WARSAW, Poland (AP) — Poland’s government on Friday accepted a compromise candidate as the new director of Warsaw’s landmark Jewish museum, ending a long impasse that had raised concerns over the popular institution’s future.
The POLIN Museum of the History of Polish Jews has been without a permanent director for nearly a year. Showcasing the 1,000-year Jewish presence in Polish lands, it is one of Poland’s most-visited museums and among the world’s leading Jewish museums.
The Culture Ministry said in a statement that it agreed to approve a three-year term for Zygmunt Stepinski, formerly the deputy director and since last February, the acting director.
The decision ends a standoff with the two other co-founders of the museum, the city of Warsaw and a private Jewish historical association, who had both fought to keep its previous director, Dariusz Stola.
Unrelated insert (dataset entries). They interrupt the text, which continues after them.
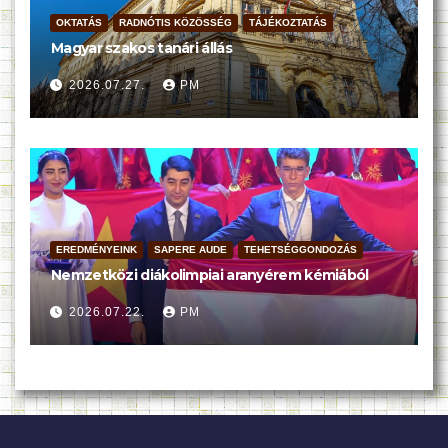
OKTATÁS
RADNÓTIS KÖZÖSSÉG
TÁJÉKOZTATÁS
Magyar szakos tanári állás
2026.07.27.
PM
EREDMÉNYEINK
SAPERE AUDE
TEHETSÉGGONDOZÁS
Nemzetközi diákolimpiai aranyérem kémiából
2026.07.22.
PM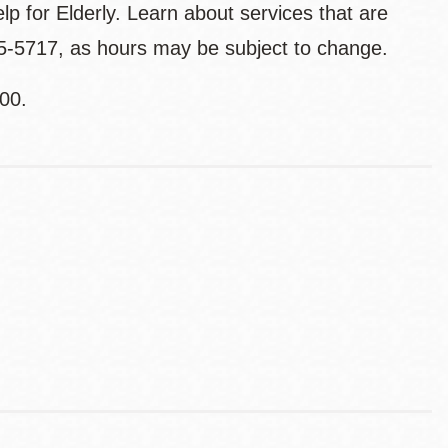
lp for Elderly. Learn about services that are
355-5717, as hours may be subject to change.
00.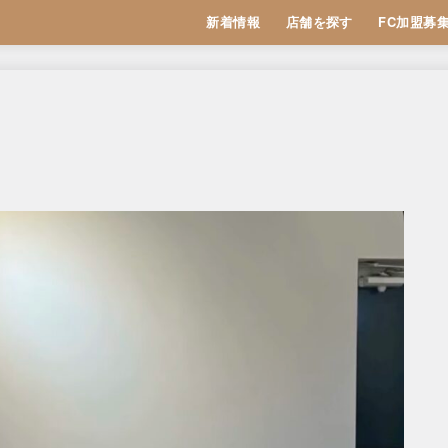
新着情報
店舗を探す
FC加盟募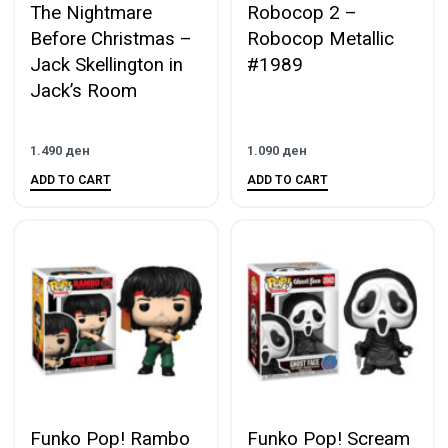
The Nightmare
Robocop 2 –
Before Christmas –
Robocop Metallic
Jack Skellington in
#1989
Jack’s Room​
1.490
ден
1.090
ден
ADD TO CART
ADD TO CART
Funko Pop! Rambo
Funko Pop! Scream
The government, however, opposed Stola because they believed he had been too openly critical of its policies.
The city of Warsaw, led by a liberal mayor, and the Jewish association proposed Stepinski as a compromise after realizing the government would not back down.
Stepinski “has many years of experience in the field of management, including in the field of cultural institutions, he enjoys the trust of the team and the museum’s donors and Jewish communities in Poland and abroad,” said Warsaw mayor Rafal Trzaskowski and Piotr Wislicki, the head of the Association of the Jewish Historical Institute, which represents private donors.
Stola guided the museum from the opening of its permanent exhibition in 2014 until February 2019, a time in which it won multiple international awards. He was highly valued by private museum donors.
Though Stola won a competition last May for a second term, Culture Minister Piotr Glinski refused to re-appoint him. That left the museum under the management of Stepinski since then but his interim tenure by law must expire on Feb. 22, adding urgency to finding a resolution.
With that deadline approaching, Stola agreed earlier this week to step aside. He said he was acting to prevent any damage to the institution, though he insisted it was his legal right to be director and said the government had “false pretexts” against him.
The museum’s creation was long hailed as a sign of how Poland, after throwing off communism, sought to embrace its former multicultural past and celebrate its centuries-old Jewish civilization.
The recent conflict over its leadership reflected how much has changed under a populist government willing to flout democratic norms — in this case its obligation to abide by the results of the competition that Stola won — and snub international partners.
The greatest concern had been whether the museum would be able to independently decide on its programming under a conservative and nationalist government that has been placing loyalists at the helm of museums and other cultural institutes.